The Loge du Change, first see of the Continental Brotherhood in Lyon.
The somehow utopian ideals of the Brotherhood did not prosper in the Republican France, which was still devoured by nationalistic flames and the strong aim to revenge and restore its former borders. However, the Austrians allowed the Brotherhood to thrive in the occupied area, opening important delegations in Lyon, Marseille, Avignon and Arlès. Soon the Brotherhood also thrive in the western part of the Germanic Confederation, following the so-called 'Prosperity Axis': Denmark, the Low Countries, Hanover, the valley of the Rhine, the Swiss Cantons and Northern Italy. Following the success of the Brotherhood in these areas, Maisonneuve decided to move first to Bern in 1847, and later to Amsterdam in 1849. The Brotherhood ideals were concerningly welcome in all those territories that Prussia had recently annexed, including Thuringia, because the local burgeoisie prefered to engage in a Liberal system of association between minor entities, like the Twelve Provinces or the Swiss Cantons, rather than depending on the pretty conservative Prussian core, dominated by the Junkers.

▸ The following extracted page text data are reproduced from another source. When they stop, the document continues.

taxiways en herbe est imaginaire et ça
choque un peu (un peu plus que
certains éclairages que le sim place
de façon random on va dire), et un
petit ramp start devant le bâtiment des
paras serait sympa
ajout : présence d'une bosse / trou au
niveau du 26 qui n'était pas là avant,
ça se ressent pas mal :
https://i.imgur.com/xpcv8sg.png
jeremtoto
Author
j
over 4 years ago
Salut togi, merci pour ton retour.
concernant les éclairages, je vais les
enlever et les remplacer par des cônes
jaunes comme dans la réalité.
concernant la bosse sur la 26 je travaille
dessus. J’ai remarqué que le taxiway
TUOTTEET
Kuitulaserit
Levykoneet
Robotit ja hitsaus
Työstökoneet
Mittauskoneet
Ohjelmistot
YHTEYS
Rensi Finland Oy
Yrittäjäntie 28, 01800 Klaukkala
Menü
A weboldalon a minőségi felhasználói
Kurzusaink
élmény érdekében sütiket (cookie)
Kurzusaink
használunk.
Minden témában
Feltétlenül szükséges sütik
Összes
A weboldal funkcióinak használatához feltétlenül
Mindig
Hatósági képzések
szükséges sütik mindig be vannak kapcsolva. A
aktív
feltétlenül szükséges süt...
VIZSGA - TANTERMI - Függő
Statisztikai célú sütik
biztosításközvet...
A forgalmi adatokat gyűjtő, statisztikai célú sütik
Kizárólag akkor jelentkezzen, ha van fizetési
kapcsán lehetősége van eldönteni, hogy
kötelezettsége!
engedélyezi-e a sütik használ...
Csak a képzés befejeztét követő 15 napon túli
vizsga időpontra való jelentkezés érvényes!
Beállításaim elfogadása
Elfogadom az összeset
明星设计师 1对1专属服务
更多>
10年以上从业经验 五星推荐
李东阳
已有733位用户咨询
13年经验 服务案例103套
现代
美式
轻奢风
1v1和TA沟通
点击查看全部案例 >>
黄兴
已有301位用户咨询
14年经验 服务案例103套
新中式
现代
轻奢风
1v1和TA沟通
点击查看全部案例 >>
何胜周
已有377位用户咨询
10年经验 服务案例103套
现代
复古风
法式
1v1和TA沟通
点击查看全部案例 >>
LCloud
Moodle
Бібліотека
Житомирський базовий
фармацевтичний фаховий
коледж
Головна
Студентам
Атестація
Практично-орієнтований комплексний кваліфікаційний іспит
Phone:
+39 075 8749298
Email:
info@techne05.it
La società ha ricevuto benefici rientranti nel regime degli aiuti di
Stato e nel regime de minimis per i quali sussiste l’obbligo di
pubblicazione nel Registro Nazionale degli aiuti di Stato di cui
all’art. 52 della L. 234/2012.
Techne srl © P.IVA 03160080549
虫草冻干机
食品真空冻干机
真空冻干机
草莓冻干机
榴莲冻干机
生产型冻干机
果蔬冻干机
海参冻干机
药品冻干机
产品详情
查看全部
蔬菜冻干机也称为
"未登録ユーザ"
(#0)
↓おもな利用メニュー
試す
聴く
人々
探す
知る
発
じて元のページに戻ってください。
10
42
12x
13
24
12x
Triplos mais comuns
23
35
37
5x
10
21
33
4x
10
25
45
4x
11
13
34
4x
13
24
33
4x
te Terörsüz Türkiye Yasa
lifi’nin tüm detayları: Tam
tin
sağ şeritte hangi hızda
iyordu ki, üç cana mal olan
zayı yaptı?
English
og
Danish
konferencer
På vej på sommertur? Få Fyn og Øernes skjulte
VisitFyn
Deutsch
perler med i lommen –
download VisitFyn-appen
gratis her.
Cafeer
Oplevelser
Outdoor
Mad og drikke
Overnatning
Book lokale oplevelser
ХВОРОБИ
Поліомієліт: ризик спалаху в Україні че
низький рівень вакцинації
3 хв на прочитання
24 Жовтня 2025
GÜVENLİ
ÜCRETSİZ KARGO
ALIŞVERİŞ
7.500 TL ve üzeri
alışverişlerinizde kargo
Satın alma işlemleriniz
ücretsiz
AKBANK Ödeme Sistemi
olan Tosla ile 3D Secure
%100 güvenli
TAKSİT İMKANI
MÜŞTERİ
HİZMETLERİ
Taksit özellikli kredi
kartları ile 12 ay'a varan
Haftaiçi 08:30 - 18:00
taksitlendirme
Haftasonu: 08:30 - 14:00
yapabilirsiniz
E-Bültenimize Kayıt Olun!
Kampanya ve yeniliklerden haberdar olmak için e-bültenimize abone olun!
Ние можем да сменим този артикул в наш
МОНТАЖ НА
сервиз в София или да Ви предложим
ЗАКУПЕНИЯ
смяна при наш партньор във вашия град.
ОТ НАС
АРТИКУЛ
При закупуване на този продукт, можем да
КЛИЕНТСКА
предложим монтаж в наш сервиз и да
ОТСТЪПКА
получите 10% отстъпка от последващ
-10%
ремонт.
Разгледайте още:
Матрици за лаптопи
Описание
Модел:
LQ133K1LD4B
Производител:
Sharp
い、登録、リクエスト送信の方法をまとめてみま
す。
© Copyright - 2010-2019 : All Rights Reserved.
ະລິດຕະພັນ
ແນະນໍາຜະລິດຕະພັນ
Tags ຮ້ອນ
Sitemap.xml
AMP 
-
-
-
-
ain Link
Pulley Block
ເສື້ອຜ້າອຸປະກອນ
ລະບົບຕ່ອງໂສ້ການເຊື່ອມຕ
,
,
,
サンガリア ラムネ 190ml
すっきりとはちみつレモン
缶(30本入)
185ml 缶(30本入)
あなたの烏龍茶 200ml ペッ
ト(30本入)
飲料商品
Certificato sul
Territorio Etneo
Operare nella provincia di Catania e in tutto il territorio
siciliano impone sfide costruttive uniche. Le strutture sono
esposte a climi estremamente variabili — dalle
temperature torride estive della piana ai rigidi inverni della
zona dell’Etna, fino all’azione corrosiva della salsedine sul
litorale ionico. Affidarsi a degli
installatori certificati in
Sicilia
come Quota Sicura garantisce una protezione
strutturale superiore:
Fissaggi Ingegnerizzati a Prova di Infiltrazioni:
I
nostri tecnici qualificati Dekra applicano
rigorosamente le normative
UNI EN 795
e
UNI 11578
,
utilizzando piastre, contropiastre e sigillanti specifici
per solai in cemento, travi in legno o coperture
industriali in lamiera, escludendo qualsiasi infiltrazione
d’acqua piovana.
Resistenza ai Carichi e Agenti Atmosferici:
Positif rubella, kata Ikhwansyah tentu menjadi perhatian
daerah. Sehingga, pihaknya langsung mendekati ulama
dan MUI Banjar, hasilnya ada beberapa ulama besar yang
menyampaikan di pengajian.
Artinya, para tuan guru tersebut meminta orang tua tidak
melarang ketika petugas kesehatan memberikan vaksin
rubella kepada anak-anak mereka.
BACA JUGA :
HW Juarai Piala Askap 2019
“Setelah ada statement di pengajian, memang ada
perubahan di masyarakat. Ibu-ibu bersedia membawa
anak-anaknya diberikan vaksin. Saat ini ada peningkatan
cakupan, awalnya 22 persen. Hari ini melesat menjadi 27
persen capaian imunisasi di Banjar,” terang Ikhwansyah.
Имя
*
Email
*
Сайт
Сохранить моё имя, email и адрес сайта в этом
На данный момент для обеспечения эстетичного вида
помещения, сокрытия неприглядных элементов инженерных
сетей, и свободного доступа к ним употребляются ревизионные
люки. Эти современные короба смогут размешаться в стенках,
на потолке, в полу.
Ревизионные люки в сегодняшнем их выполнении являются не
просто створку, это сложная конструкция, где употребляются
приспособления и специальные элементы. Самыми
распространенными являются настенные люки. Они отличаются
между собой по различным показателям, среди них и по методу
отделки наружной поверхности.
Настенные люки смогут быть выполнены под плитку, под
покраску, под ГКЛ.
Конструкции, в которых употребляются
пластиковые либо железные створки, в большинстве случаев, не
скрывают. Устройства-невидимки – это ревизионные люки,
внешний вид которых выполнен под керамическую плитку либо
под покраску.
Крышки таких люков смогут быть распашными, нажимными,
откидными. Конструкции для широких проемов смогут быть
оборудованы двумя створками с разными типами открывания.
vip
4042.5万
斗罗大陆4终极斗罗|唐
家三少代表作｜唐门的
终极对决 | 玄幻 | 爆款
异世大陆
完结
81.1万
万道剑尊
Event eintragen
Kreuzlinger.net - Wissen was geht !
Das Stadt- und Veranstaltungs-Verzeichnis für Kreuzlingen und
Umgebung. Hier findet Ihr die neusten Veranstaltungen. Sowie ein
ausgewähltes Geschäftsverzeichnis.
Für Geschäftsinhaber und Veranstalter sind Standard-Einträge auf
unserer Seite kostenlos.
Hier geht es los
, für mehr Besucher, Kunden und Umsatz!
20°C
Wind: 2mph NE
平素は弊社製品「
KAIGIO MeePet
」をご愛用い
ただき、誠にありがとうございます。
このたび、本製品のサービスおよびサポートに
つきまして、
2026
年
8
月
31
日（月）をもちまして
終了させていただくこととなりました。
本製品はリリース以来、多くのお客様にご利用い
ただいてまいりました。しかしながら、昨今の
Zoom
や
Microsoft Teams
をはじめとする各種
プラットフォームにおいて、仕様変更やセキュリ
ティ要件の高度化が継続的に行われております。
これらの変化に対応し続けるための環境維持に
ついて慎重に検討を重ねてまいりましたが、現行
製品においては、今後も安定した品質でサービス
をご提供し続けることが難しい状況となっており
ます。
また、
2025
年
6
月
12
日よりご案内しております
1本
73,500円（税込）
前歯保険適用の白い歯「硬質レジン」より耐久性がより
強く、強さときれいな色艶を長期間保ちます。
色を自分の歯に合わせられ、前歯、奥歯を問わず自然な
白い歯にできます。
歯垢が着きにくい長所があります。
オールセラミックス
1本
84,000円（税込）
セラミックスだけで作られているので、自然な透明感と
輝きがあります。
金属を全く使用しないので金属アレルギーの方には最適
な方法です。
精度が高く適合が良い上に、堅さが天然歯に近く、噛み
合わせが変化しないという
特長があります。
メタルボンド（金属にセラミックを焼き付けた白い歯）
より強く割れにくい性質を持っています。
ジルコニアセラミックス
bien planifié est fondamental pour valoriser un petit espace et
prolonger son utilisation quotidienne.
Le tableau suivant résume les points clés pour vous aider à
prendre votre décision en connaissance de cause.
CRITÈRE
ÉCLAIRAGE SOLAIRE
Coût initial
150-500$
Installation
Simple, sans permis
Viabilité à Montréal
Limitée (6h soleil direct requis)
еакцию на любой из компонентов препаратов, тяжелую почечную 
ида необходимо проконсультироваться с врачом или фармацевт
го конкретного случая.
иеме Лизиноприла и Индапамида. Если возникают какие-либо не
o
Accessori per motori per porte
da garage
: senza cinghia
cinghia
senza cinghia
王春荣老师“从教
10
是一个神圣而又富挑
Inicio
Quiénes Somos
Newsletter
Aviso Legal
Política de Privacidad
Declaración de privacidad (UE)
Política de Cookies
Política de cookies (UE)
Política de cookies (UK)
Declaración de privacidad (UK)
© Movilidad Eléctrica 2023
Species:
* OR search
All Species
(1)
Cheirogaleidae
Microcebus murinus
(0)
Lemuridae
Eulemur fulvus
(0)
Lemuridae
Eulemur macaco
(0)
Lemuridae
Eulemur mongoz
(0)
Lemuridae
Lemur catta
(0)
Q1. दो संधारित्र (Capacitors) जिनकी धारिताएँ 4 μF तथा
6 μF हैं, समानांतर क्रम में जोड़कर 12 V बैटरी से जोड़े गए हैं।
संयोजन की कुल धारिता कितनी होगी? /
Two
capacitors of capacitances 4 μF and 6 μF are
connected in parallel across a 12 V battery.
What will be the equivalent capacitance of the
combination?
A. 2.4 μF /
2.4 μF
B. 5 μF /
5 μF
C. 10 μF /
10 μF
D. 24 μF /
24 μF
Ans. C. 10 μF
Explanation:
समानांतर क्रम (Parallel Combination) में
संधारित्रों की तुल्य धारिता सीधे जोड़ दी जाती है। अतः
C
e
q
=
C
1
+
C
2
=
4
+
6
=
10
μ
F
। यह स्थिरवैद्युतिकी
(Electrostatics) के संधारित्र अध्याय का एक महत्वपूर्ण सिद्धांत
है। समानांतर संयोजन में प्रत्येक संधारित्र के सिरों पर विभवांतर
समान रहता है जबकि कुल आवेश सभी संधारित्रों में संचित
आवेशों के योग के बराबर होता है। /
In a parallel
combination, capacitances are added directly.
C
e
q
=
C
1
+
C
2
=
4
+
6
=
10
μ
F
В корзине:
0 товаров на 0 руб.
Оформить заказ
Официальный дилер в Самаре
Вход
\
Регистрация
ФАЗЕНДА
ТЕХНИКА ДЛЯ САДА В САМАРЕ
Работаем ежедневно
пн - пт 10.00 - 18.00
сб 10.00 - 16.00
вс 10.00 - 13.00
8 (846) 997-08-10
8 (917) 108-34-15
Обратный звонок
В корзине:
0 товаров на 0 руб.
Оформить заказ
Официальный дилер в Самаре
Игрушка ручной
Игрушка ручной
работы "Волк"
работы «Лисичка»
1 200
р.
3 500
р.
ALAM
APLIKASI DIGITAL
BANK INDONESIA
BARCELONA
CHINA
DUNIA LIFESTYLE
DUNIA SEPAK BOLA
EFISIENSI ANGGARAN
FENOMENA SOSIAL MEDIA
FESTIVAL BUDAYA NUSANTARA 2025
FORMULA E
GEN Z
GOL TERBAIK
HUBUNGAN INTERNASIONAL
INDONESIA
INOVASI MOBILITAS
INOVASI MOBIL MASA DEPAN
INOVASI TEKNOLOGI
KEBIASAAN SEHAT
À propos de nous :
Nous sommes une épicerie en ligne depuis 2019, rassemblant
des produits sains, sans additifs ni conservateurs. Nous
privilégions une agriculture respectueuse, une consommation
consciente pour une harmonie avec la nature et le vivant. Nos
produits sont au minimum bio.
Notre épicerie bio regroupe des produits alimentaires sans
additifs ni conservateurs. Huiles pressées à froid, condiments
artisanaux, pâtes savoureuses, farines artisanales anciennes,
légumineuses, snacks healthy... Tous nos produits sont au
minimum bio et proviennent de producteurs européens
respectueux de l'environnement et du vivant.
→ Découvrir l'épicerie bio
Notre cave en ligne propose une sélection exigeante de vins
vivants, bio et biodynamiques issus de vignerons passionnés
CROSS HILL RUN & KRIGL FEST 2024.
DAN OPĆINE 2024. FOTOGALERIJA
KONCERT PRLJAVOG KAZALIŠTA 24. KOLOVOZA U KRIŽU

Thus, Prussia was soon alarmed by the spread of the Continental Brotherhood and tried to ban it in its own territory, but unlike in the French case, the success of the Liberal ideals was hard to stop at that moment. In the opposite side, Austria was quite comfortable with them and hoped that their success would force new reforms inside the Germanic Confederation, as well as consolidated the Austrian power in southeastern France and Northern Italy, tampering all kind of local nationalitic movements. The discontent among the intellectuals and the burgeoisie with the current confederal system would lead to the events which triggered the First Germanic Revolution in 1850.